I check my phone. No signal. I did get enough signal at one point to have an email come in, but that’s it. If I get in a wreck out here, no one’s coming to help me. Bitterness fills my veins. Why would I even think I’d call for help? I’m Charlotte Brooks. I’m the helper. The Fixer. Everyone comes to me to fix all their problems, but no one is ever there to fix mine. My mom, my boss, my clients. They all see me as the one who will find a solution, even at the last minute. When a caterer gets arrested, I’ll find a replacement. When the birthday girl locks herself in a bathroom, I’ll talk her into coming out. When the boss wants sexy men making videos so she can boost her own paycheck, I make it happen.
I fix everything for everyone.
No one fixes Charlotte Brooks.
My teeth clench. Driving in a torrential storm on a backroad in the middle of nowhere with zero phone signal is not the time to have an internal breakdown over every stress and fear and resentment that has built up inside of me, but then again, when is the right time to have an internal breakdown?

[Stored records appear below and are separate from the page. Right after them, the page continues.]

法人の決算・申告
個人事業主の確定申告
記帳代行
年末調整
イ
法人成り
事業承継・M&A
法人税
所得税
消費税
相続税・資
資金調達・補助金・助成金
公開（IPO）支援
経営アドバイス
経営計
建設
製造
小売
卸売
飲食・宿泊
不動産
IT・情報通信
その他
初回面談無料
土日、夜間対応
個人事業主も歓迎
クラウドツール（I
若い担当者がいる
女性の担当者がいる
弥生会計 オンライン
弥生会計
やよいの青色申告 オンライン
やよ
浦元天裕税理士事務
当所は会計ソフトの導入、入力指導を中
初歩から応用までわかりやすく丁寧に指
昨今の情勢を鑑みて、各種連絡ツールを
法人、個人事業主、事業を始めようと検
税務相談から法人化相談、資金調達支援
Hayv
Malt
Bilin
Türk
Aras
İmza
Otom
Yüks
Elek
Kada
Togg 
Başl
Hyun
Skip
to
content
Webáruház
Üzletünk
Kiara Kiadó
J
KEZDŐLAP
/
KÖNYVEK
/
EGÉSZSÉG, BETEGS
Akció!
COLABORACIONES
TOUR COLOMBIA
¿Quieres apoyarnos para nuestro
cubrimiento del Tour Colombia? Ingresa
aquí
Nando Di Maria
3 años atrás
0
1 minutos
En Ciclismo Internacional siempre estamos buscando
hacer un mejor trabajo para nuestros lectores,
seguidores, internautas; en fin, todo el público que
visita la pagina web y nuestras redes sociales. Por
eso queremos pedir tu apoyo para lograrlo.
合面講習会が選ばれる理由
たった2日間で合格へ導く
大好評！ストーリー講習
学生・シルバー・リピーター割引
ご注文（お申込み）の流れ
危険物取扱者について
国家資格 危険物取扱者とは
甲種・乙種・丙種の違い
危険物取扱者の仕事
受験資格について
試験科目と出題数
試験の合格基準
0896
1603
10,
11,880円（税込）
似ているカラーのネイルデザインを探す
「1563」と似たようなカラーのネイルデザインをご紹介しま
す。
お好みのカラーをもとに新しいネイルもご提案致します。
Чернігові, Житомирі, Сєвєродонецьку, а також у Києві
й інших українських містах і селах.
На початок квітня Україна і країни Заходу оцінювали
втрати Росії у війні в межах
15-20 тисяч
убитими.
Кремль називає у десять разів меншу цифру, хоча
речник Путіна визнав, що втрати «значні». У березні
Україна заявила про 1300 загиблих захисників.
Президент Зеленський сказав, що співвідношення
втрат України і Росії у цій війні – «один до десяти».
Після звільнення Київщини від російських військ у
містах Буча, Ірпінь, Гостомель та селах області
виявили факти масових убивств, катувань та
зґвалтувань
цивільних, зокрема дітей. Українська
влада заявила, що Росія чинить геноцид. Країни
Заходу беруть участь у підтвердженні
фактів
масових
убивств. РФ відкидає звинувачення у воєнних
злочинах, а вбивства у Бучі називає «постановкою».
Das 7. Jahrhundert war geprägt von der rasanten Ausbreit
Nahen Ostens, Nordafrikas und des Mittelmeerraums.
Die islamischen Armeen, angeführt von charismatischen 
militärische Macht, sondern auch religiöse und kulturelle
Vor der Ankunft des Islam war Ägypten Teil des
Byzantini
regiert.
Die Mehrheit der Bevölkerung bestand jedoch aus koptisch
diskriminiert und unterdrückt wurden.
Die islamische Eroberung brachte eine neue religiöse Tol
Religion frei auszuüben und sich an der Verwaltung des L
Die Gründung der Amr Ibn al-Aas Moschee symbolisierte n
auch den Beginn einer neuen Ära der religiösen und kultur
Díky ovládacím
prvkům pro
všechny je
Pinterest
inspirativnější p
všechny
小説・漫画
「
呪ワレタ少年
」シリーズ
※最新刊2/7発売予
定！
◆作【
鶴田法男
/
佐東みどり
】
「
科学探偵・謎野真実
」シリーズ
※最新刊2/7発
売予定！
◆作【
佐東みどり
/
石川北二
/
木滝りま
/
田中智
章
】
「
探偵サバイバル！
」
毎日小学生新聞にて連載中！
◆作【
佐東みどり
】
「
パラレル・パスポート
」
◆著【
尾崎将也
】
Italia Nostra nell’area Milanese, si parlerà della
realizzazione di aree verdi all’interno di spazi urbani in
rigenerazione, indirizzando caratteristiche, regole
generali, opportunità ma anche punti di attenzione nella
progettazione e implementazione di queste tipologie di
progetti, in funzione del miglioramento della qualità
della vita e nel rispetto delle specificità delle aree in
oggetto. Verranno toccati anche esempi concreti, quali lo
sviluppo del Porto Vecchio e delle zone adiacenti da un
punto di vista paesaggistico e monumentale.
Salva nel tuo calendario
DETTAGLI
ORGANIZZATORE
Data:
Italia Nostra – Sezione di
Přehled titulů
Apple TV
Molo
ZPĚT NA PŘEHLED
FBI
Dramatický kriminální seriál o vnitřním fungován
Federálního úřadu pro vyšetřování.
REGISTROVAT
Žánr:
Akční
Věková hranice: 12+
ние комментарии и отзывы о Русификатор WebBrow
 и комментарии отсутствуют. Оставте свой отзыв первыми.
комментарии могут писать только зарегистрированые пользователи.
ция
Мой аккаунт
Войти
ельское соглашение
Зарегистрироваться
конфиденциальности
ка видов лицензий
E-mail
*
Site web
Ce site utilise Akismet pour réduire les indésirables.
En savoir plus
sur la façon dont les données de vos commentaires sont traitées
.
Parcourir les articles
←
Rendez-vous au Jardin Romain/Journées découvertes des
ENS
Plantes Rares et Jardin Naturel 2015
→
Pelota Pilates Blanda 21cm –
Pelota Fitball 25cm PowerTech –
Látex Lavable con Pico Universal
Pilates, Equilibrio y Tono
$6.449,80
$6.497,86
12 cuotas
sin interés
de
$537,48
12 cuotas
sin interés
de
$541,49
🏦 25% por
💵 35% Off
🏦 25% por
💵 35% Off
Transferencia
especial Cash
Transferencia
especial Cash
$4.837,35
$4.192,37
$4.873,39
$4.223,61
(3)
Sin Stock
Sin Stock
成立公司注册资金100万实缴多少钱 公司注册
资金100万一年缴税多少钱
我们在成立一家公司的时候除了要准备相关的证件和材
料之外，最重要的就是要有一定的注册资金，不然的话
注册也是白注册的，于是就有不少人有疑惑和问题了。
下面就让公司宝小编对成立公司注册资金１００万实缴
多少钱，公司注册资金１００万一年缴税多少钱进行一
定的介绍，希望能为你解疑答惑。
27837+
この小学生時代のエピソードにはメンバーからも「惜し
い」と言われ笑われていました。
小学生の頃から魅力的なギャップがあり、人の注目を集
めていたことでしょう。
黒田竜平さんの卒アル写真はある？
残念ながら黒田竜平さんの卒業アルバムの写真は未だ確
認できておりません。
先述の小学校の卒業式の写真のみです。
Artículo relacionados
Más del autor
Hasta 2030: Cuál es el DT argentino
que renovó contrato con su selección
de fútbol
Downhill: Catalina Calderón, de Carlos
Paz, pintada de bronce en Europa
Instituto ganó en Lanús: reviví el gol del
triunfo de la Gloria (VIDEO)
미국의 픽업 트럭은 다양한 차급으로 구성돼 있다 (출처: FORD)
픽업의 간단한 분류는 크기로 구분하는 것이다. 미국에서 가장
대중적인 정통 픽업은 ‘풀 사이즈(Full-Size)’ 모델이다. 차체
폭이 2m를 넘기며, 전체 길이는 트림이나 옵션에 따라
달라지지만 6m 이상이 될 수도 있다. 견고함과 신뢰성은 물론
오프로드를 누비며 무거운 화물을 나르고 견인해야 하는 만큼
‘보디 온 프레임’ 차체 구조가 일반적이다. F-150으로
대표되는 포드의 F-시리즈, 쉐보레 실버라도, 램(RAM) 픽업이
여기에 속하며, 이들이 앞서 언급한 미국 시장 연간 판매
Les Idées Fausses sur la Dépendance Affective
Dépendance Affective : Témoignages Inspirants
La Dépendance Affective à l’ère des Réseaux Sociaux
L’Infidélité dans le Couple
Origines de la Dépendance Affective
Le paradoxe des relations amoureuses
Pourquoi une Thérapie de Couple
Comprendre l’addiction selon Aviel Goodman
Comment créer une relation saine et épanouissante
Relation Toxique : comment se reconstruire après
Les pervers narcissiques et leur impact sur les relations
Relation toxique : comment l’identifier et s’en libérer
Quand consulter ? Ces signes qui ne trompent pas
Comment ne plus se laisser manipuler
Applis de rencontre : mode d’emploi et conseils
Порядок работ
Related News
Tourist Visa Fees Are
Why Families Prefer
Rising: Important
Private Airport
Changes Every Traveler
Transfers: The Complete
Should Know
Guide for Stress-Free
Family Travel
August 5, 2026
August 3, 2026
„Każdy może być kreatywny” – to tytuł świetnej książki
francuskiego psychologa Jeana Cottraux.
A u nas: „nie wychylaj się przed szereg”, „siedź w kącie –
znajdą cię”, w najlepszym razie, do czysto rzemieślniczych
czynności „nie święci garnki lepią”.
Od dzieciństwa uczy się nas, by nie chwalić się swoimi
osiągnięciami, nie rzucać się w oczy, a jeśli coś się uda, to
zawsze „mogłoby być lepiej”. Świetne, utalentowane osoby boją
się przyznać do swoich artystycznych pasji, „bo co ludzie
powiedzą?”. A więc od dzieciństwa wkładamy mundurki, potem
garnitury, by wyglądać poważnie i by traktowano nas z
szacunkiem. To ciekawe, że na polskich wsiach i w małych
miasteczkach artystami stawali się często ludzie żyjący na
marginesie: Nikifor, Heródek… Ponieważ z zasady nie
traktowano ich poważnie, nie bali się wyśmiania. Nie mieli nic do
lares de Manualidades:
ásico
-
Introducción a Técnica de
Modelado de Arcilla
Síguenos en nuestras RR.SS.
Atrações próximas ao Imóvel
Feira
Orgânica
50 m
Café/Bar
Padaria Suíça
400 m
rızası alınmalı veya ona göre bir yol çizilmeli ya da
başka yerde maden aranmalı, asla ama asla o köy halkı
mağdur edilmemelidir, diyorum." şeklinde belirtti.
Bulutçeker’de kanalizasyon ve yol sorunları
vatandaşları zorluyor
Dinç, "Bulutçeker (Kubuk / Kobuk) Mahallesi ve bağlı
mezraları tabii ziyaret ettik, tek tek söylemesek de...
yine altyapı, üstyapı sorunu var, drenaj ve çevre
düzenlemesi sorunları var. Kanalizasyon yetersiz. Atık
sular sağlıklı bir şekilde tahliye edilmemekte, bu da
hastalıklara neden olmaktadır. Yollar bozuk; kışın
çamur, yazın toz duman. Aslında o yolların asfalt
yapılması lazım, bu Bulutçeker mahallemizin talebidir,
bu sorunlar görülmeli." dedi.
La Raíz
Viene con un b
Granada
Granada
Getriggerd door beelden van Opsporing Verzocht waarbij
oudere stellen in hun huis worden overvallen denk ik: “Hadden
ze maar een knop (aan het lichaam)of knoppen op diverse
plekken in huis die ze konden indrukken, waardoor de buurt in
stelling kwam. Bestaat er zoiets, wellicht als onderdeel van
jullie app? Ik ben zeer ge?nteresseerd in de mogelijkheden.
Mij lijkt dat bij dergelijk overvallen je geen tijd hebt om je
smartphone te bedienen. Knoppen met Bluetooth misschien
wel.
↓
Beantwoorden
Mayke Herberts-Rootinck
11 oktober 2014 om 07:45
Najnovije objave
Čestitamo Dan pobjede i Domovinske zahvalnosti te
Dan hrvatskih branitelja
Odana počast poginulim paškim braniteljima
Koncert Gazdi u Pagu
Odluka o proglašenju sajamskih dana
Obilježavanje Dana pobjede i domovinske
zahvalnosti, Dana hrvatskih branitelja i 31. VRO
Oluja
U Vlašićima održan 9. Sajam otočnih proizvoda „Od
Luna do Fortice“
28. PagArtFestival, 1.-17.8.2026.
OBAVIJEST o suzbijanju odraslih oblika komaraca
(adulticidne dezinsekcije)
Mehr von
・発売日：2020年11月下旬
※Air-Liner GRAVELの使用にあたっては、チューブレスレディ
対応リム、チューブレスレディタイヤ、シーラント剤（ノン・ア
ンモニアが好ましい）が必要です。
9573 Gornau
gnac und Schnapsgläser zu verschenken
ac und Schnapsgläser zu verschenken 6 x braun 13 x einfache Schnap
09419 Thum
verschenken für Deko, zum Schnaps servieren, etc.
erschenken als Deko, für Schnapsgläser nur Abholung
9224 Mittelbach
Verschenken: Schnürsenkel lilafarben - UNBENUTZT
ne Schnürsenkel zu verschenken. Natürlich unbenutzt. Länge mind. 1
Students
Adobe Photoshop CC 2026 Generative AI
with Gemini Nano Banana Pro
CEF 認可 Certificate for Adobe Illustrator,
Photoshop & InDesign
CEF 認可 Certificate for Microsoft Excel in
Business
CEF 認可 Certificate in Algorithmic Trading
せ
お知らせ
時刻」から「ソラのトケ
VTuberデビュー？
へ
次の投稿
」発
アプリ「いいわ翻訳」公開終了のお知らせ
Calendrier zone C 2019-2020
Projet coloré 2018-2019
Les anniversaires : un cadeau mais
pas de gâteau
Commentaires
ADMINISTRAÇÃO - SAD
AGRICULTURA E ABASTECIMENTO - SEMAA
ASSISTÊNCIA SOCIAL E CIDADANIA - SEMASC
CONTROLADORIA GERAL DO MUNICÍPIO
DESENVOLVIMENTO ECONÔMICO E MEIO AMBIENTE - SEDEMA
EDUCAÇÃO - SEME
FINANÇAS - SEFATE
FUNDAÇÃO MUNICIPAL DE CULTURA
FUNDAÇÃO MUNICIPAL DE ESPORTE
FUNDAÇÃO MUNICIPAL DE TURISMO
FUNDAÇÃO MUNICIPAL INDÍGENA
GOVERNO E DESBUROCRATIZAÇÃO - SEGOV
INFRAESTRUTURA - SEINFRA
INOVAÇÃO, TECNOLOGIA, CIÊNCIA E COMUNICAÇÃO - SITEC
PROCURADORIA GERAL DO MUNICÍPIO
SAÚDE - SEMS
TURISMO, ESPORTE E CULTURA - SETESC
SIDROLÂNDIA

A black shadow darts across the road. I slam on the brakes, car swerving. The black shadow runs off the side of the road, waytoo big to be an armadillo or buzzard, the only two animals you usually see out here. My car skids to a stop right in the middle of the road, but there are no other cars out here to worry about. My breath catches, adrenaline shooting through my chest in a painful blast of fear and confusion.
What was that?
The shadow appears again, just off the side of the road.
It wags its tail.
“Rex?”
There’s no freaking way. I peer through the window at the giant, furry creature on the side of the road. It’s a dog, for sure. A German Shepherd. It looks just like Rex. But he’s the only German Shepherd I know, so this could be any stray dog out here. I look around, and there’s nothing for miles. This is just empty farmland. I’m probably five miles from the Alden Farm, which feels like a lot for a dog to walk. I shake my head. It can’t be Rex. He has a safe kennel.
That he ripped apart a few days ago…
Fear grips every ounce of my body, but I can’t help it when I pop open my car door. I’m only half-dried out from spending two hours in the urgent care waiting room, why not get wetter?